Goal of the exercise :: Format the lines of the records from the line containing "[321, 44, 481, 374]" through the line containing "sign indicating a septic tank nearby", both included, as a Markdown table with the columns Row and Entry. Number each line in Row, put the line itself in Entry, and omit any blank lines.

■ ■ ■

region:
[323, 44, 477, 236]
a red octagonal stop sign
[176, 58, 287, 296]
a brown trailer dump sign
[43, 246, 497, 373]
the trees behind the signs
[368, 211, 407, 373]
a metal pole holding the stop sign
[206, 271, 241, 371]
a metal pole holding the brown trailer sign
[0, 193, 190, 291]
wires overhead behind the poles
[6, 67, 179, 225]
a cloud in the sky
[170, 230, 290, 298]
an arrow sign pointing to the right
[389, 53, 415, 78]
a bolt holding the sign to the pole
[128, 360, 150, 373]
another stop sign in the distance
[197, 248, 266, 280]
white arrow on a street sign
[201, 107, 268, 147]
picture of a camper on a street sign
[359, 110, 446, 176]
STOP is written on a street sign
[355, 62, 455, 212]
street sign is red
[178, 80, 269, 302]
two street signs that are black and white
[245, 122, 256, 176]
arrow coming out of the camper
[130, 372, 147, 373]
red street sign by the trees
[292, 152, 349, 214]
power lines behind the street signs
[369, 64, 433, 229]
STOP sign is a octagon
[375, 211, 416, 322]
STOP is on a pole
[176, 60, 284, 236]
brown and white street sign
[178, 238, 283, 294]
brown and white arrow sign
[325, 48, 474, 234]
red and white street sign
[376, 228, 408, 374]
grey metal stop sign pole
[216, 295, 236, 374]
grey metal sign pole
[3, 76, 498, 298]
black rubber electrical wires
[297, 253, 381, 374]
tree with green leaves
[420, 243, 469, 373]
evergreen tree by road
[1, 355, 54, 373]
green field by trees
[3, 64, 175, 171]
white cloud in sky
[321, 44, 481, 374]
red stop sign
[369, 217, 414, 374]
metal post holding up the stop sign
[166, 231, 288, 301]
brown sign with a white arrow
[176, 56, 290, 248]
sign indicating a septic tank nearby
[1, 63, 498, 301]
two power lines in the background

■ ■ ■

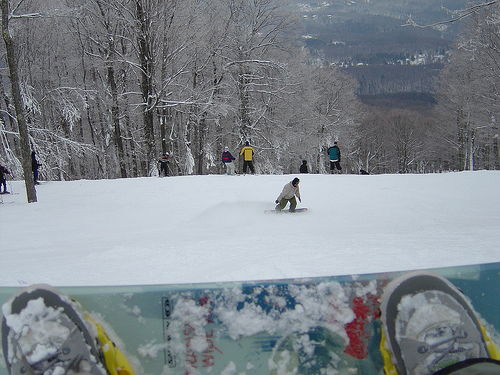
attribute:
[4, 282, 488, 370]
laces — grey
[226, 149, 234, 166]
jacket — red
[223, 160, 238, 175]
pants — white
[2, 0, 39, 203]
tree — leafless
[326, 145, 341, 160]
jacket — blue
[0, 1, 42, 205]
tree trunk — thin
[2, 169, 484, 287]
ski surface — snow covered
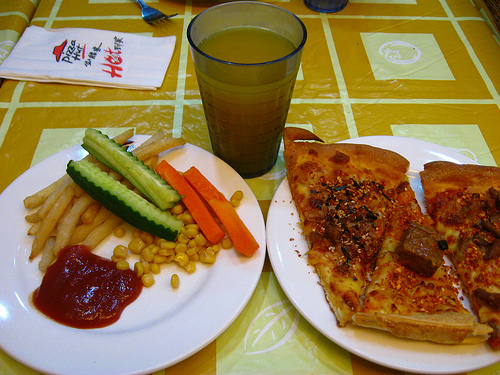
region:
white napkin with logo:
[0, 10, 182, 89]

■ ■ ■

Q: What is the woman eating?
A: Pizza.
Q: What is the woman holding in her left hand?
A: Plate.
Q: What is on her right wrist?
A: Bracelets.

■ ■ ■

Answer space ::
| Row | Entry |
|---|---|
| 1 | [321, 44, 481, 374] |
| 2 | red stop sign |
| 3 | [369, 217, 414, 374] |
| 4 | metal post holding up the stop sign |
| 5 | [166, 231, 288, 301] |
| 6 | brown sign with a white arrow |
| 7 | [176, 56, 290, 248] |
| 8 | sign indicating a septic tank nearby |